Seminar of the Department of Microbiology

Effects of air pressure on upwards shifting alpine ecosystems

Andreas Meul - AG Illmer (Supervision: Illmer & Präg), Department of Microbiology, University of Innsbruck

19.01.2023, 11:00 - Hybrid

  • Join online
  • or in presence: Seminarraum Mikrobiologie (Bauteil V)





Climate change is affecting ecosystems across the globe. In alpine ecosystems, species will have to face new conditions, either by adapting their life to warming or by migrating upwards into a new environment to track their thermal niche. Many studies have revealed the effects of changing climate on plant species and their upwards migration in this context are well described. In contrast, little is known about the ability of (associated) soil microorganisms to shift their ranges and establish new co-occurrences and interactions with shifting and resident plants. While temperature effects have been intensively studied, upwards migrating species will experience no change in temperature but in particular lower atmospheric pressure due to higher elevation instead. Reduced air pressure is known to affect biologically relevant physical parameters such as vapor pressure deficit and CO2 partial pressure but the impact of moderate pressure reduction on plants and soil microorganisms still needs to be investigated.

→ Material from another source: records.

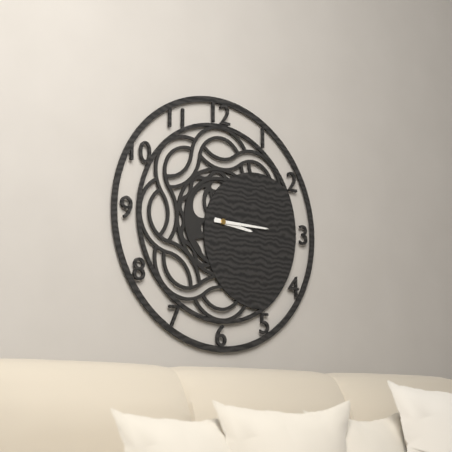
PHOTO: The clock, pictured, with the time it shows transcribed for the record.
3:15
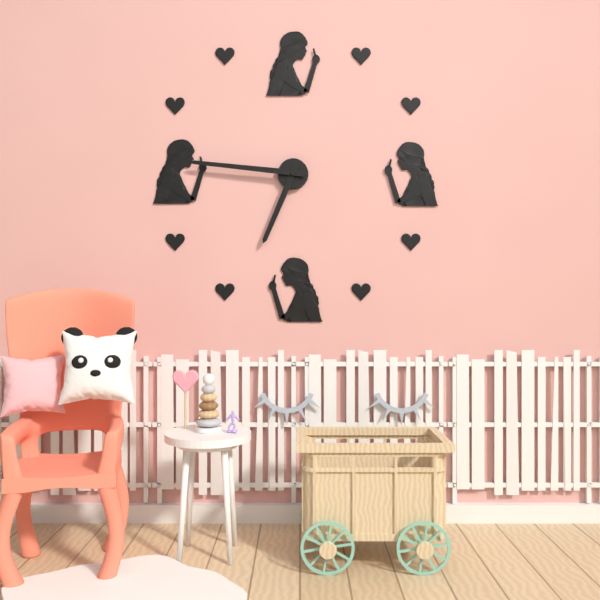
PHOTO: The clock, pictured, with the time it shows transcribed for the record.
6:46
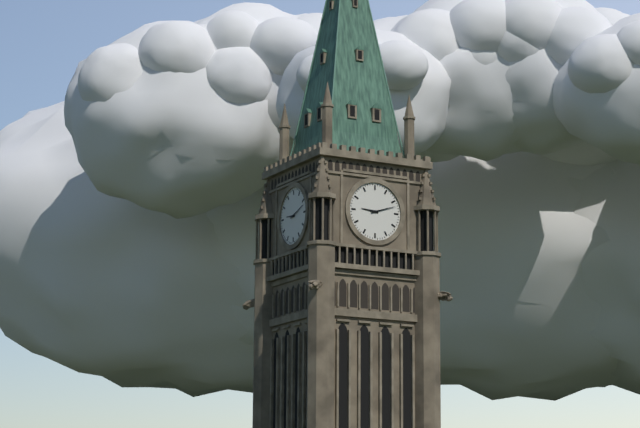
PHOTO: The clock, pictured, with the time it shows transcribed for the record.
9:12
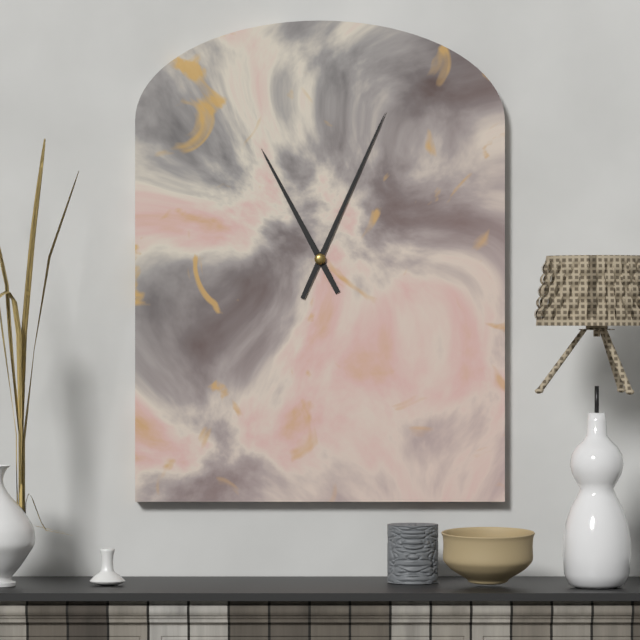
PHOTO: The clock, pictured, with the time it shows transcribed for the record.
11:04
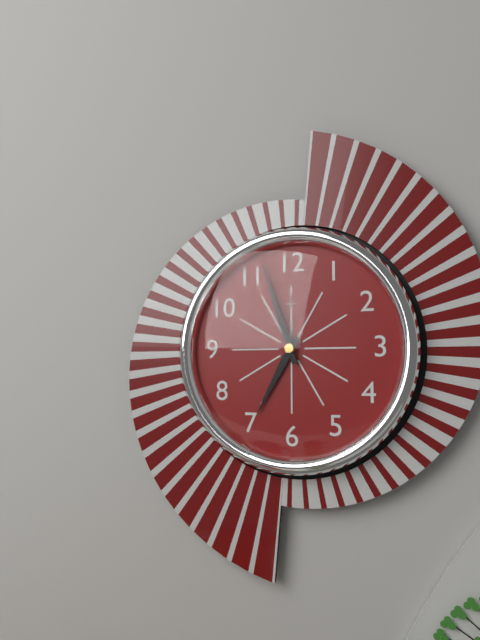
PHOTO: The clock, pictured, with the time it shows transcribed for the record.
6:57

Thus, the main goals of my investigations are i) to assess how soil microorganisms react to lower air pressure in terms of diversity, activity, and biomass production and ii) to investigate new and altered associations with plants. For that purpose, we set up elevation gradient scenarios by lowering the air pressure to simulate different elevational levels (250 m to 4,000 m asl) in terraXcube hypobaric chambers while temperature, humidity and solar radiation are kept constant. Together with botanical, eco-physiological and chemical investigations, the current project should give insights in atmospheric pressure as a possible effector on upwards migrating plants and soil microorganisms and their (novel) associations.